* SELECTED EXCERPT
American mathematician

Michael Lounsbery Hutchings is an American mathematician, a professor of mathematics at the University of California, Berkeley. He is known for proving the double bubble conjecture on the shape of two-chambered soap bubbles, and for his work on circle-valued Morse theory and on embedded contact homology, which he defined.

==Career==

As an undergraduate student at Harvard University, Hutchings did an REU project with Frank Morgan at Williams College that began his interest in the mathematics of soap bubbles. He finished his undergraduate studies in 1993, and stayed at Harvard for graduate school, earning his Ph.D. in 1998 under the supervision of Clifford Taubes.
After postdoctoral and visiting positions at Stanford University, the Max Planck Institute for Mathematics in Bonn, Germany, and the
Institute for Advanced Study in Princeton, New Jersey, he joined the UC Berkeley faculty in 2001.

His work on circle-valued Morse theory (partly in collaboration with Yi-Jen Lee) studies torsion invariants that arise from circle-valued Morse theory and, more generally, closed 1-forms, and relates them to the three-dimensional Seiberg–Witten invariants and the Meng–Taubes theorem, in analogy with Taubes' Gromov–Seiberg–Witten theorem in four dimensions.

[Collected data entries]
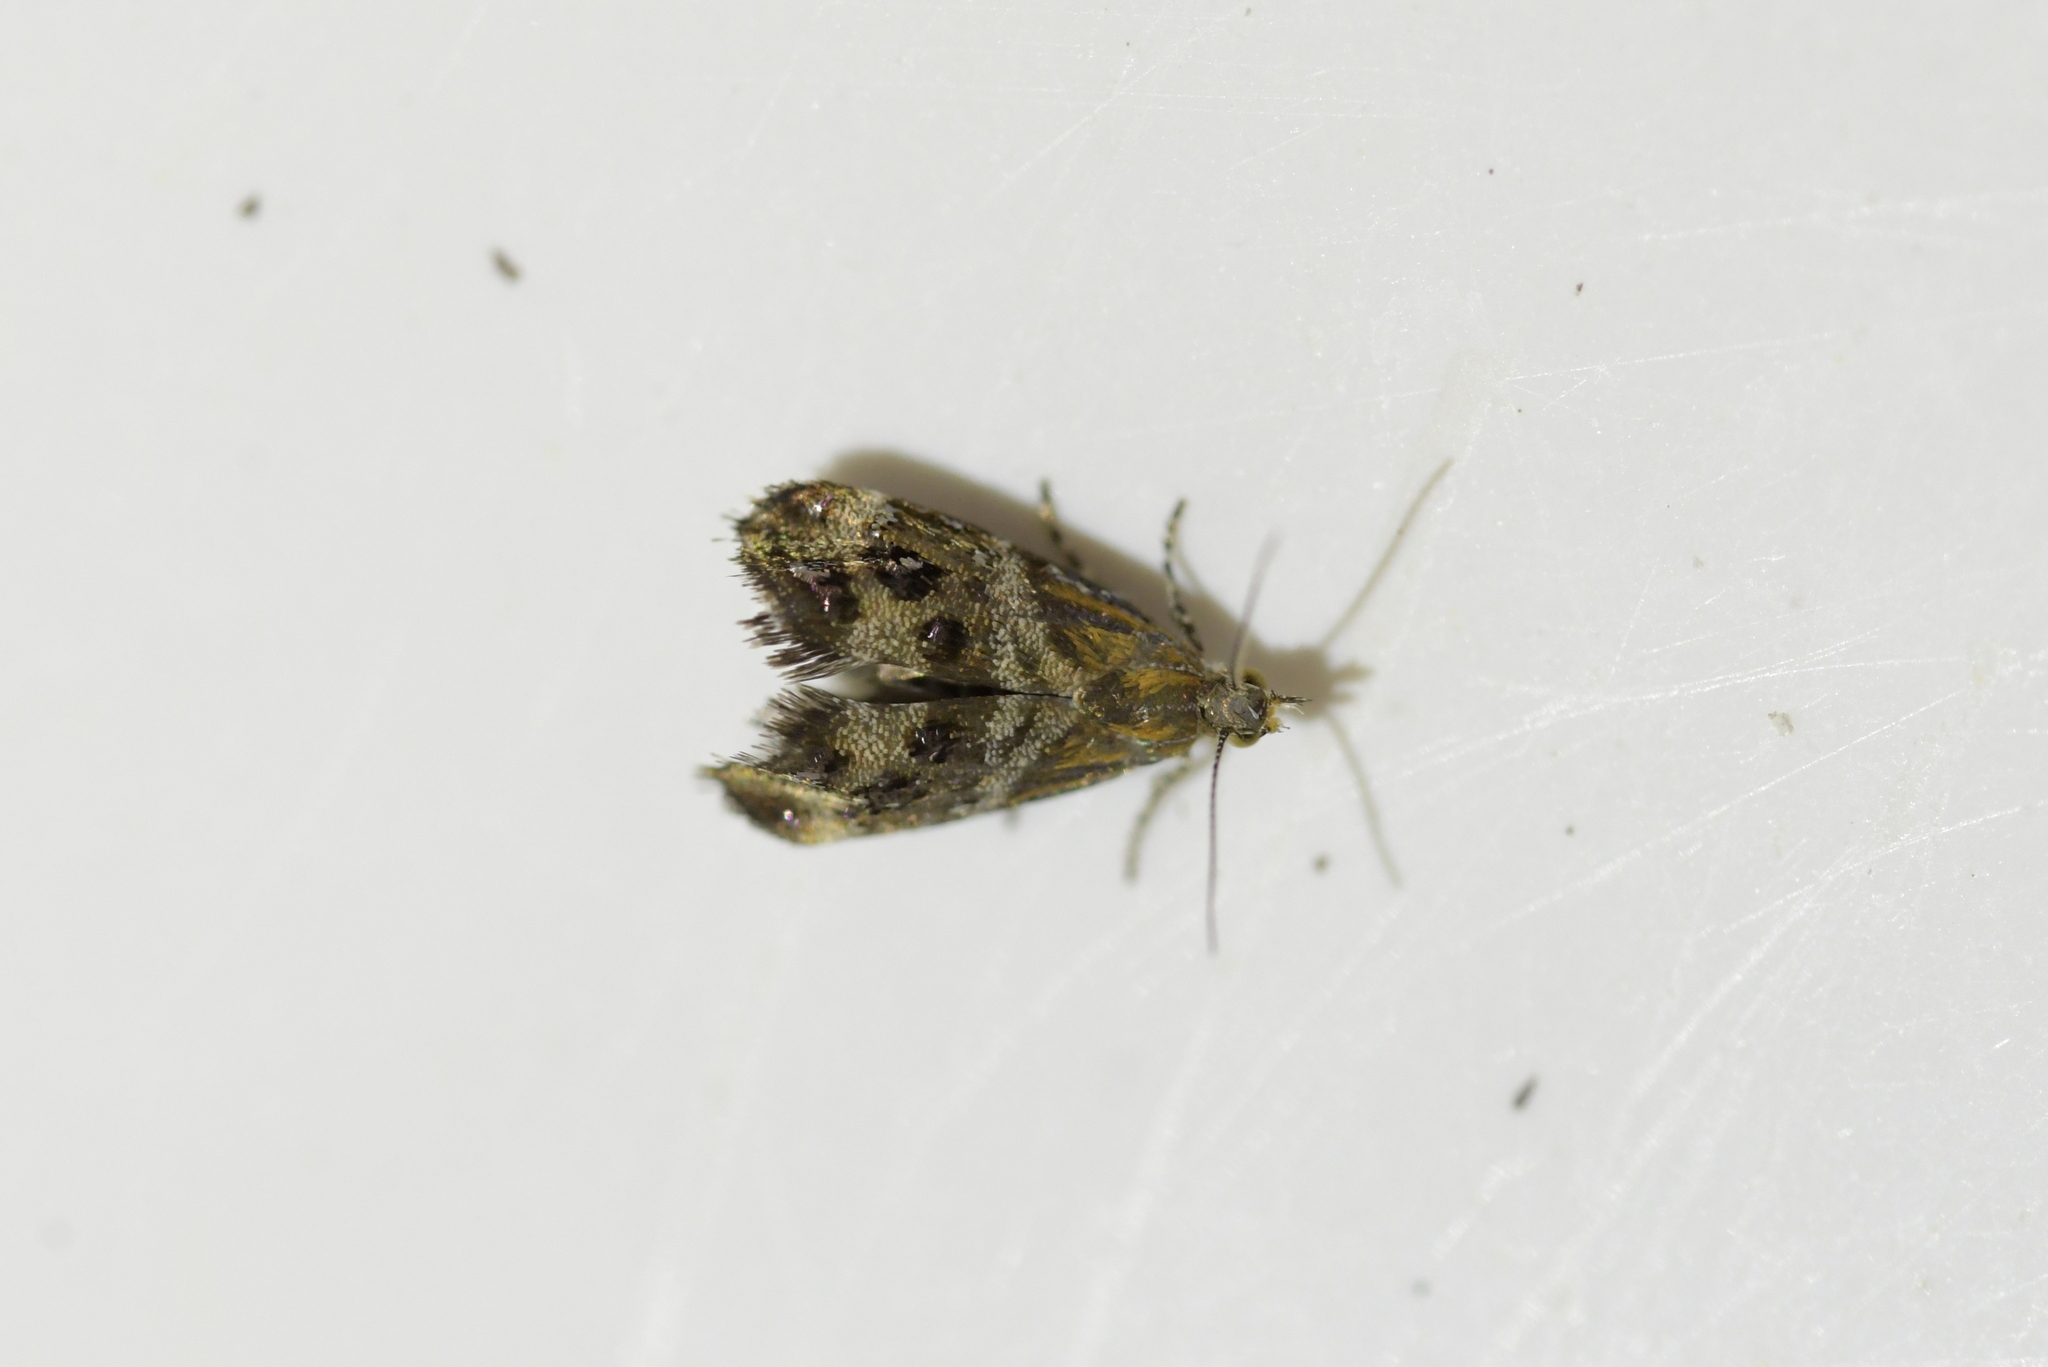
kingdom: Animalia
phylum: Arthropoda
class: Insecta
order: Lepidoptera
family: Choreutidae
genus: Tebenna
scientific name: Tebenna micalis
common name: Vagrant twitcher
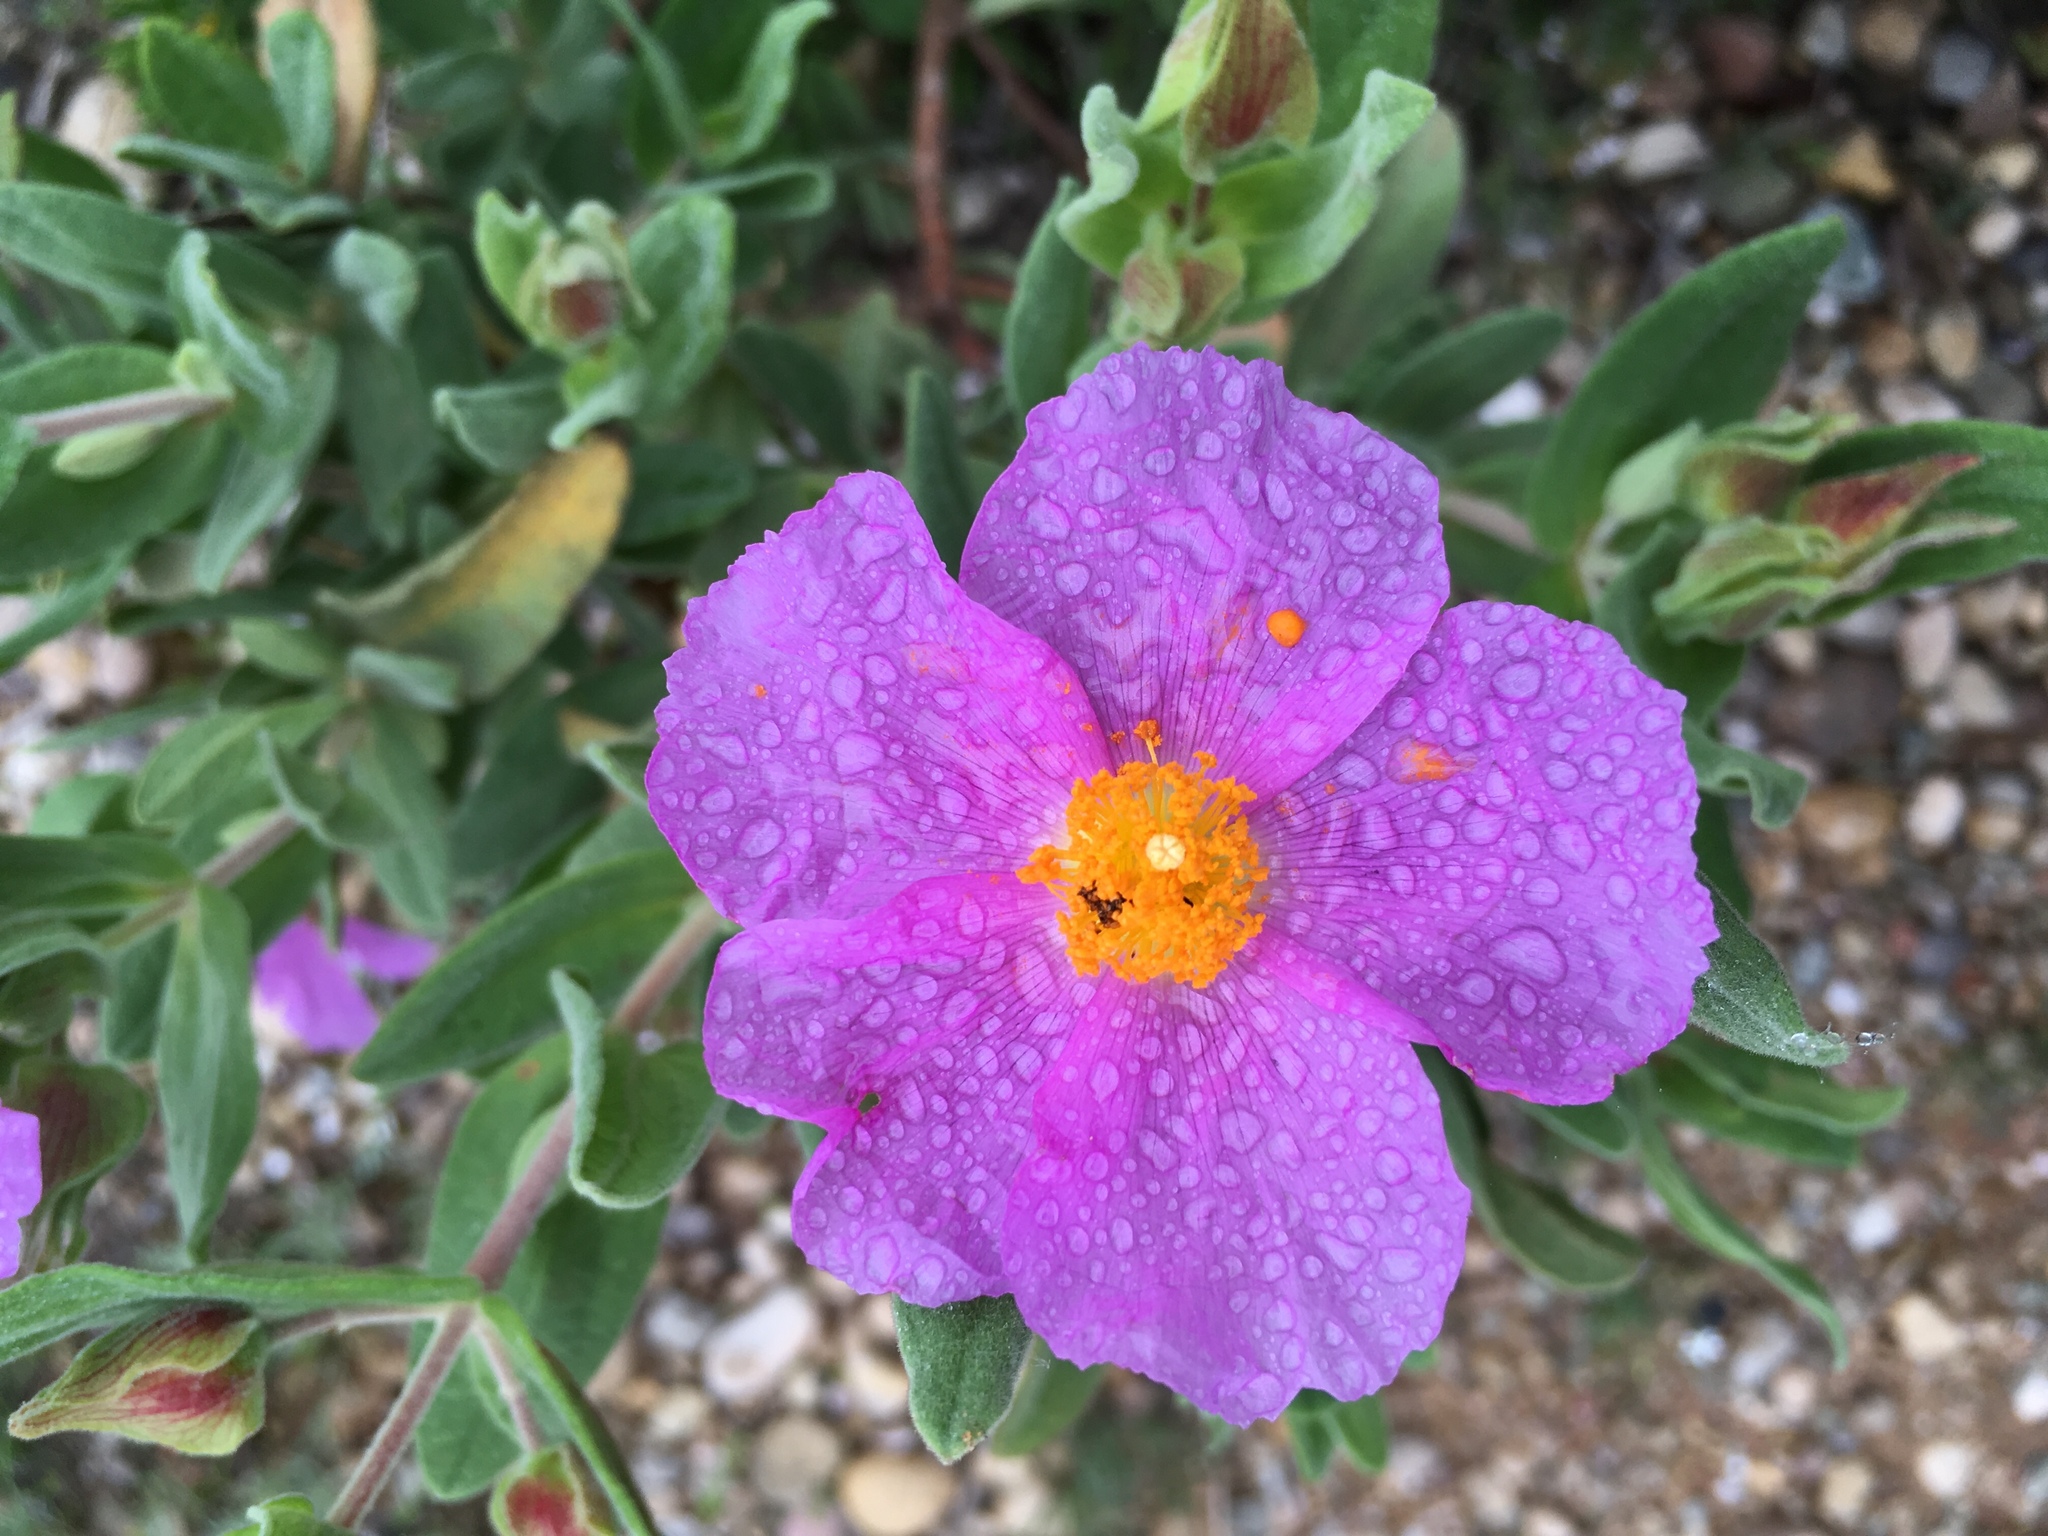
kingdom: Plantae
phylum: Tracheophyta
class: Magnoliopsida
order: Malvales
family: Cistaceae
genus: Cistus
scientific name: Cistus albidus
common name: White-leaf rock-rose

* LIST OF TASKS
#1 Print the part of the Michael Hutchings text above that opens with the words containing "As an undergraduate" and closes with "of Clifford Taubes.".
#2 For each statement, say whether it agrees with the Michael Hutchings text, answering yes or no and quoting the deciding words: (a) Hutchings earned his Ph.D. at Harvard in 1998. (b) He joined the UC Berkeley faculty in 1993. (c) His REU project was done with Clifford Taubes.

* ANSWER SET
#1
As an undergraduate student at Harvard University, Hutchings did an REU project with Frank Morgan at Williams College that began his interest in the mathematics of soap bubbles. He finished his undergraduate studies in 1993, and stayed at Harvard for graduate school, earning his Ph.D. in 1998 under the supervision of Clifford Taubes.

#2
(a) Yes: "stayed at Harvard for graduate school, earning his Ph.D. in 1998"
(b) No: "he joined the UC Berkeley faculty in 2001"
(c) No: "did an REU project with Frank Morgan at Williams College"